━━ EXCERPTED PASSAGE

Topographical maps were then constructed using CMAP amplitude data. The maximum CMAP amplitude was used for normalizing each averaged response. A 4-point interpolated color two-dimensional cortical surface and scalp map was then constructed for FDI responses using the normalized CMAP amplitudes as a function of their cortical surface location. The virtual maps for FDI were then inspected for determining the optimal stimulating scalp position as defined above (Fig. 3).

Fig. 3.

Fig. 3

Motor area topographical maps for the right FDI muscle obtained from data using focal TMS with the coregistration system. The cortical surface area which when stimulated produced FDI CMAPs is color-coded as a function of CMAP amplitude. A single 4-point linear interpolation is used for assigning amplitude values between stimulated locations. The relative color scale below is normalized to the maximum CMAP amplitude acquired during the mapping session. The optimal FDI location was defined as the stimulated site leading to the maximum averaged CMAP amplitude.

2.6. Variability study protocol

This phase attempted to compare the variability of FDI CMAPs acquired during two types of stimulation: blind and guided. The blind stimulation involved placement of the TMS coil on the scalp without visual feedback information concerning the underlying cortical surface location intersected by the induced electrical field. A tight fitting swimming cap was placed on each volunteer's head and the coil position where TMS produced the largest averaged FDI CMAPs (i.e. optimal scalp location) was marked. The center of the anterior edge of the figure of 8 coil was also marked while the coil was held on the optimal position, assuring that the center of the coil remained over the optimal site marked on the cap.

The rMT was determined starting with a suprathreshold intensity and decreasing stimulator output in steps of 2%. The rMT was defined as the lowest TMS intensity producing CMAPs with peak-to-peak amplitude of at least 100 μV in 5 out of 10 stimuli (Kiers et al., 1993; Nielsen, 1996a; Krings et al., 1997a; Triggs et al., 1999). A comparison of the rMT and the intensity used during this phase of the study is shown in Table 1. Next, each of the 4 different experimenters placed the coil on a subject's head with attention to maintaining the same coil position and orientation relative to the mark representing the center of the anterior edge of the figure of 8 coil. Each of the subjects was stimulated 15 times at threshold, at a stimulation strength half way between threshold and 100% strength, and at full (100%) stimulator output. These stimulation intensities were employed in order to evaluate the influence of stimulation intensity on acquired response variability, and are referred to in this report as the first, second and third power levels, respectively.

Guided stimulation followed the blind stimulation protocol to avoid any influence of repetitive coil placement aided by the guided system on the blind placement of the coil. This was accomplished by allowing each experimenter to visualize where the presumed elicited peak electric field intersected the virtual scalp and cortical surface location stimulated during a second series of 15 stimuli at the first, second and third power levels. The display also showed the twist angle of the coil (Fig. 2). The inter-stimulus interval was 30 s. Each experimenter applied a total of 45 stimuli during both blind and guided stimulation. In both, blind and guided conditions, the coil was removed after stimulation and replaced in the optimal location before the next trial. This phase of the experiment lasted approximately 3 h, with a 5 min transition between blind and guided conditions.

━━━━
━━ DATA SEGMENT

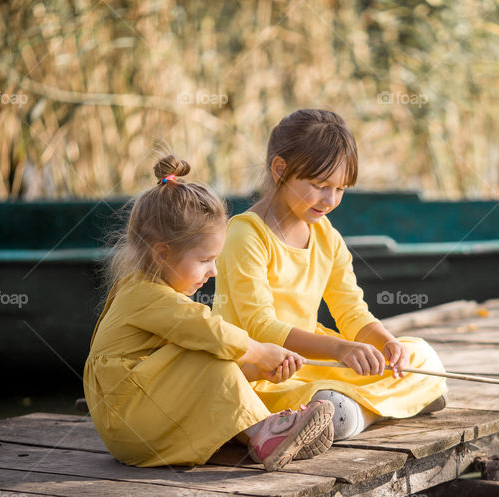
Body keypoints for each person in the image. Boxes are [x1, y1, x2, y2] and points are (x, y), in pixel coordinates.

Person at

━━━━

• **EXERCISE**
Repeat word for word the stretch of the motor mapping text from "2.6. Variability study" through "on the cap.". The listing has no connection to the text on motor cortex mapping.

• **EXERCISE RESULT**
2.6. Variability study protocol

This phase attempted to compare the variability of FDI CMAPs acquired during two types of stimulation: blind and guided. The blind stimulation involved placement of the TMS coil on the scalp without visual feedback information concerning the underlying cortical surface location intersected by the induced electrical field. A tight fitting swimming cap was placed on each volunteer's head and the coil position where TMS produced the largest averaged FDI CMAPs (i.e. optimal scalp location) was marked. The center of the anterior edge of the figure of 8 coil was also marked while the coil was held on the optimal position, assuring that the center of the coil remained over the optimal site marked on the cap.